I wish you and your friends and anyone else didn’t have to worry about being harassed because of your ships. So please, take care of yourself, but also? Fuck them; draw and post whatever you want to make yourself and your friends happier and enjoy the fandom experience that you and your friends create.
Anonymous asked:
"something's missing..." might be your shirt rook, idk tho 🤔
(this is about this drawing)
Oh no, he forgot his shirt again. And no one at Savanaclaw is brave enough to tell him.
Anonymous asked:
I remember that Savannaclaw Rook only cut his hair with a knife, soooo, yeah. How do you think first year Rook would respond to first year Idia and vice versa?
Honestly it looks like it lol He and Lilia have something in common…
We love first year Rook with first year Idia so much, Anon, you have no idea! And Rook/Idia in general, this is one of the things that I really want to draw properly at least once. For now we only have sketches…
But to answer your question! I like to think that Rook was very intrigued by Idia right away; of course Idia isn’t a beastman, but he is not only super bright and shiny-looking (unusual! Interesting!), but also is a very rare pokemon to see. It’s very easy to picture Rook getting excited and charmed by him, maybe he even had a period of a little obsession~ But of course none of this is in any way returned by Idia; to him being suddenly surrounded by so many loud and annoying people his age is already stressful enough, but Rook is somehow worse than all of them combined. He hates everyone from Savanaclaw, but they’re usually just rude jerks, but Rook? If only he was a rude jerk…
Anonymous asked:
Chen’ya, are you flashing people on purpose? What are you gonna do if someone likes it?
(related to this post)
Knowing Che’nya, he’ll probably disappear lol Never let them guess your next move. They liked it? Too bad. They didn’t like it? Oh too bad… >:3
Sometimes he is in a flirty mood though~
Anonymous asked:
I’m surprised Lilia doesn’t also spank Idia to punish him
He really should, and his spanks wouldn’t be as murderous as Azul’s! Idia is going to receive punishment AND survive!

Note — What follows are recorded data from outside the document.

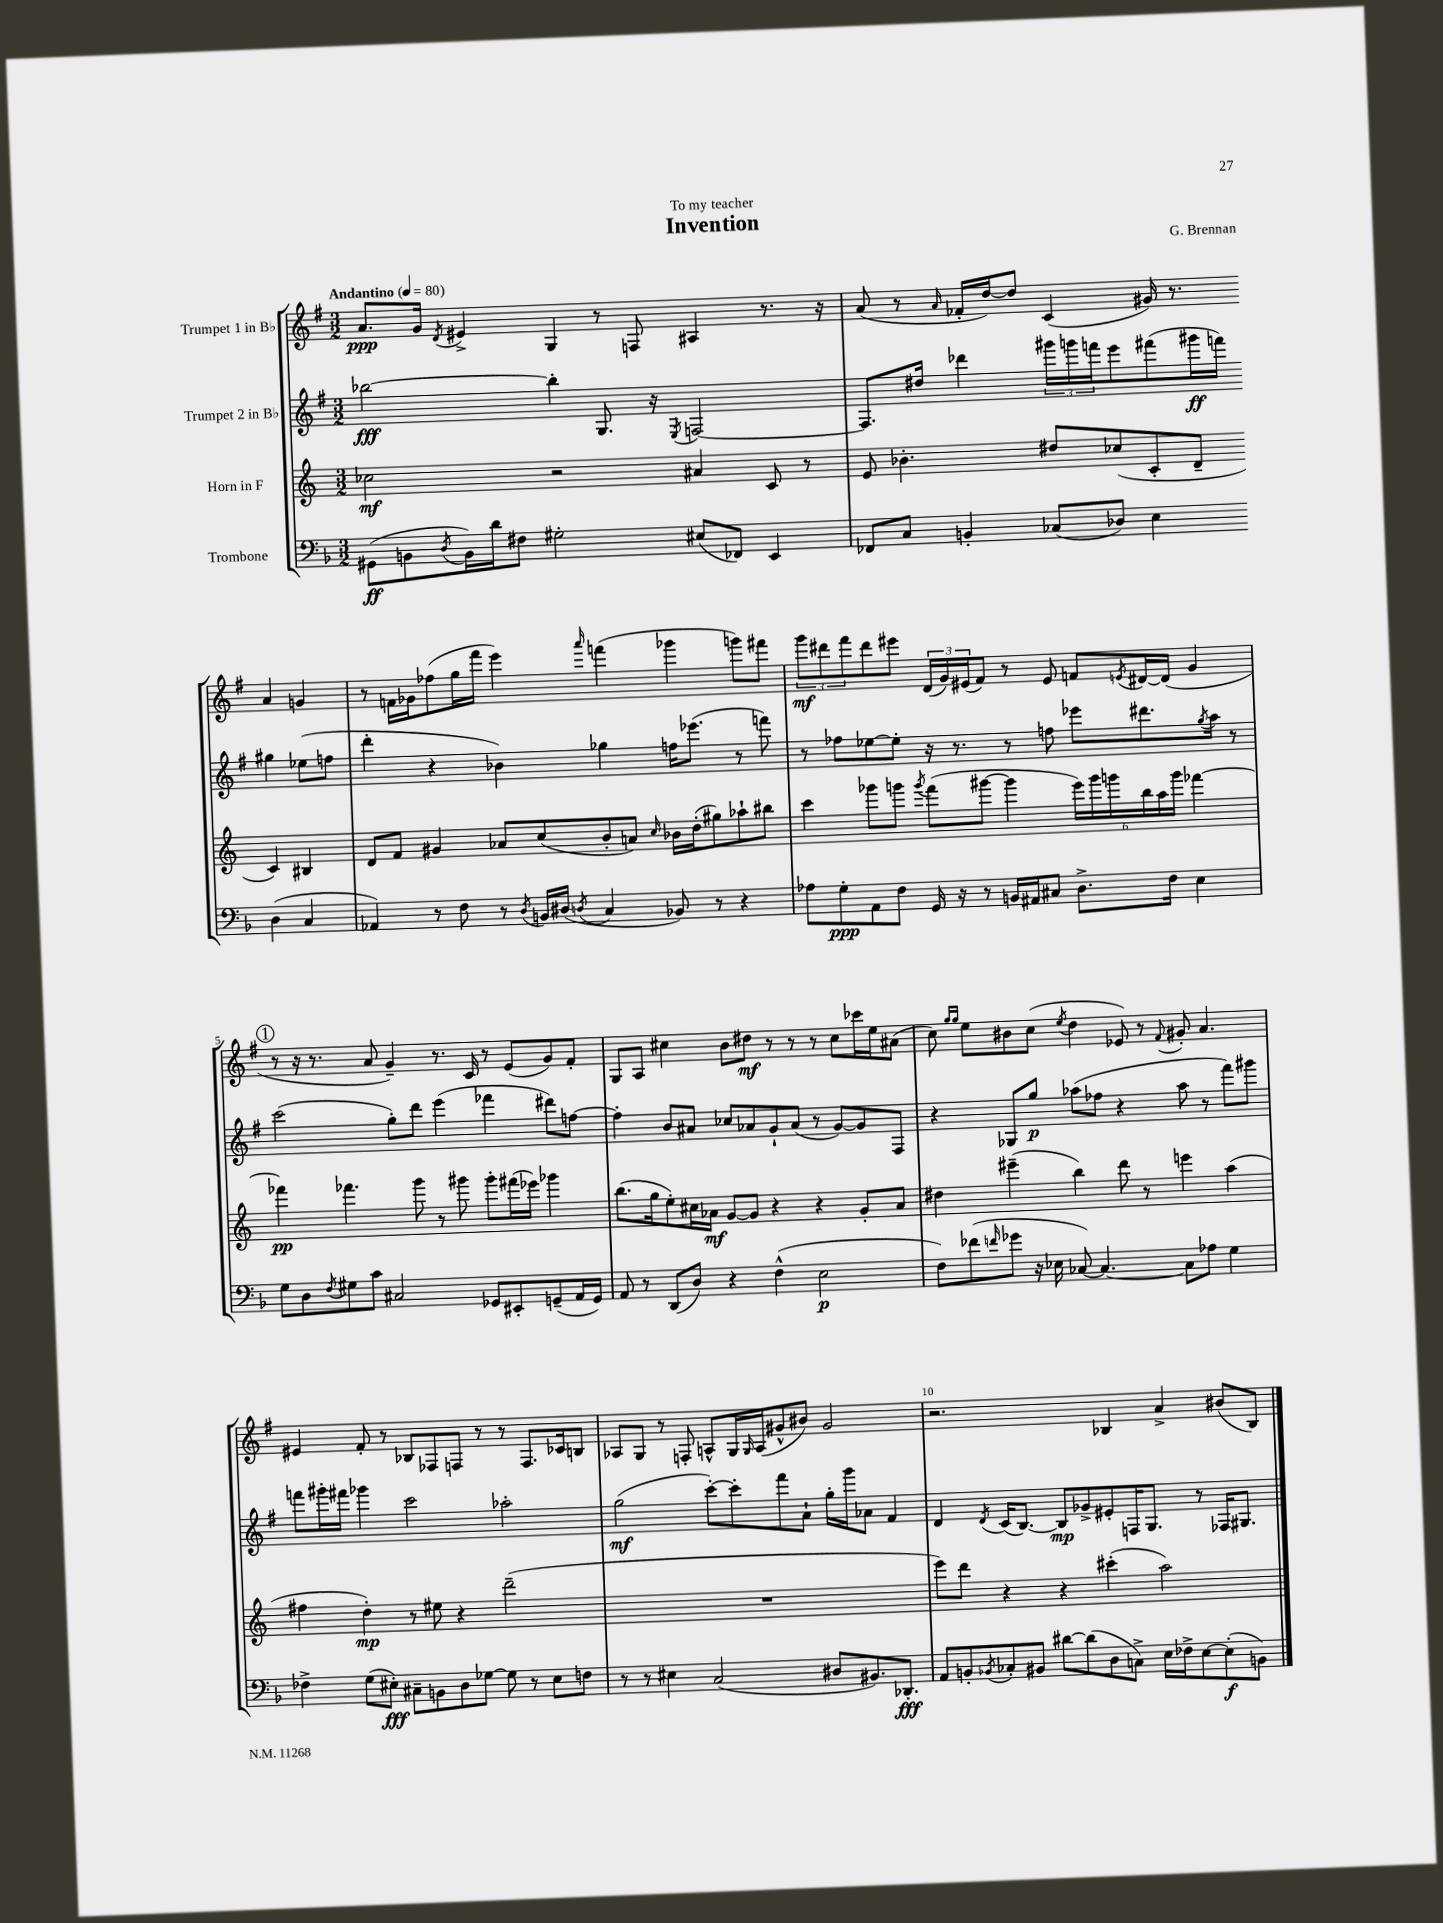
\header { title = "Invention" composer = "G. Brennan" dedication = "To my teacher" }
<<
\new StaffGroup <<
\new Staff = "s0" \with { instrumentName = "Trumpet 1 in Bb" } {
    \clef treble \key g \major \numericTimeSignature \time 3/2 \tempo "Andantino" 4 = 80
    a'8.\ppp g'16 \acciaccatura { d'8 } eis'4-> g4 r8 f8 ais4 r8. r16 |
    a'8( r8 \grace { a'16 } fes'16-. d''16~) d''8 c'4( gis'16) r8. a'4 g'4 |
    r8 f'16 ges'16 fes''8( g''16 fis'''16 e'''4) \grace { a'''16 } f'''4( ges'''4 g'''8) fis'''8 |
    \tuplet 3/2 { g'''8\mf dis'''8 fis'''8 } dis'''8 eis'''8 \tuplet 3/2 { d'16( g'16) eis'16( } fis'8) r8 eis'8 f'8 \acciaccatura { e'8 } dis'16~ dis'16( g'4 |
    \mark \markup { \circle "1" } r8 r16 r8. a'8 g'4--) r8. c'16 r8 e'8( g'8) fis'8-. |
    g8 a8 cis''4 b'8 dis''8\mf r8 r8 r8 cis''8 ces'''16 e''16 ais'8( |
    c''8) \grace { g''16 g''16 } e''8 bis'8 c''8( \acciaccatura { e''8 } d''4 ees'8) r8 \appoggiatura { fis'8 } gis'8-. a'4. |
    eis'4 fis'8-. r8 bes8 fes8 f8 r8 r8 f8. ces'16 b8 |
    aes8 g8 r8 f8-. a8-^ g16 \grace { g16 } a16( gis'8-^ bis'8) gis'2 |
    r2. bes4 a'4-> bis'8( bes8) \bar "|." |
}
\new Staff = "s1" \with { instrumentName = "Trumpet 2 in Bb" } {
    \clef treble \key g \major \numericTimeSignature \time 3/2
    bes''2~\fff bes''4-. g8. r16 \acciaccatura { e8 } f2~ |
    f8. dis''16 des'''4 \tuplet 3/2 { gis'''16 g'''16 f'''16 } e'''8 fis'''8( gis'''16\ff f'''16) gis''4 ees''8( f''8 |
    d'''4-. r4 bes'4) ges''4 f''16 ees'''8.( r8 f'''8) |
    r8 fes''8 ees''8~ ees''8-. r16 r8. r8 f''8 ees'''8 dis'''8. \acciaccatura { g''8 } a''16 r8 |
    \mark \markup { \circle "1" } c'''2( g''8-.) d'''8 e'''4( fes'''4 dis'''8) f''8~ |
    f''4-. b'8 ais'8 ces''8 aes'8 g'8-! aes'8( r8 g'8~) g'8 fis8 |
    r4 ges8 g''8\p aes''8( fes''8 r4 aes''8 r8 fis'''8) gis'''8 |
    f'''8 gis'''16-. fis'''16 ges'''4 c'''2 aes''2-. |
    g''2\mf( c'''8~-.) c'''8-. fis'''8 a'8-! g''16-. g'''16 aes'8 fis'4 |
    d'4 \acciaccatura { d'8 } c'16( b8.~) b8\mp ges'8-> eis'8-. f16 g8. r8 fes16 gis8. \bar "|." |
}
\new Staff = "s2" \with { instrumentName = "Horn in F" } {
    \clef treble \key c \major \numericTimeSignature \time 3/2
    ces''2\mf r2 ais'4 c'8 r8 |
    e'8 bes'4.-. dis''8 ces''8( c'8-. d'8-- c'4) bis4 |
    d'8 f'8 gis'4 aes'8 c''8( b'8-. a'8) \grace { c''16 } bes'16 d''16-.( gis''8) aes''8-! bis''8 |
    c'''4 ges'''8 g'''8 \acciaccatura { g'''8 } f'''8( gis'''8~ gis'''4 \tuplet 6/4 { e'''16) gis'''16 g'''16 b''16 a''16 g'''16 } fes'''4~ |
    \mark \markup { \circle "1" } fes'''4\pp fes'''4. g'''8 r8 gis'''8 gis'''8-. fis'''16( ees'''16) ges'''4 |
    b''8.( g''16 e''8-.) cis''16 aes'16\mf g'8~ g'8 r4 r4 g'8-. aes'8 |
    dis''4 eis'''4--( b''4) d'''8 r8 e'''4 a''4( |
    fis''4 d''4-.\mp) r8 eis''8 r4 d'''2--( |
    R1. |
    e'''8) d'''8 r4 r4 cis'''4-.( a''2) \bar "|." |
}
\new Staff = "s3" \with { instrumentName = "Trombone" } {
    \clef bass \key f \major \numericTimeSignature \time 3/2
    gis,8\ff( b,8 \acciaccatura { d8 } b,16) d'16 fis8 gis2-. eis8( fes,8) e,4 |
    fes,8 c8 b,4-. ces8( des8) e4 des4( ces4 |
    aes,4) r8 f8 r8 \acciaccatura { d8 } b,16 dis16( \acciaccatura { d8 } c4 bes,8) r8 r4 |
    aes8 g8-.\ppp a,8 f8 g,16 r16 r8 b,16 ais,16 cis8 d8.-> f16 e4 |
    \mark \markup { \circle "1" } g8 d8 \acciaccatura { f8 } gis8 c'8 cis2 ges,8 eis,8-. g,8--( a,16 g,16) |
    a,8 r8 d,8( d8) r4 f4-^( e2\p |
    f8) fes'8( \grace { f'16 } ges'8 r16 ees16 ces8~) ces4.~ ces8 aes8 g4 |
    fes4-> g8( eis8-.\fff) cis8-- b,8 d8 ges8~ ges8 r8 eis8 f8 |
    r8 r8 eis4 c2( dis8 bis,8.) des,8.-.\fff |
    a,8 b,8-. \acciaccatura { bes,8 } ces8-. bis,8 dis'8~ dis'8( d8 c8->) e16 fes16-> e8~ e8-.\f( b,8) \bar "|." |
}
>>
>>
\layout { \context { \Score \override BarNumber.break-visibility = ##(#f #t #t) barNumberVisibility = #(every-nth-bar-number-visible 5) } }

I can picture Lilia stopping mid-spank with the realisation though: oh right, this isn’t his kid, this is Idia…
Anonymous asked:
(tw: self-harm)
this might be a bit dark but i’m curious: do you think idia self-harms? every now and then, i see ppl draw him with SH scars. i’ve never been able to decide if it feels like him or not. punishing himself, hating himself, wanting to control this one aspect of his life bc he can’t control anything else sound like idia, but also, being too resigned, lazy, or phobic of pain also sound like idia… little nutjob he is 😒 thoughts?
This is such a good question, Anon. It’s honestly still kind of easy to imagine him doing that. He punishes himself constantly, and while I don’t think this is necessarily about control, this absolutely could be about wanting to make himself feel even worse or to distract himself from the other kind of deep pain he’s feeling. Since we’re talking about a character here, as an artist I can also add that seeing him this way could be aesthetically pleasing, there are some very good artworks with this theme.
That being said, we usually tend to think that Idia wouldn’t do that. I agree that Idia being phobic of pain sounds very like him, but also? He is very detached from the physical side of things in general, I think. He would rather torment himself mentally.
Another reason for Idia and selfharm not really working in our heads is that I don’t think Ortho would let him. He is very sensitive to changes in his health condition after all.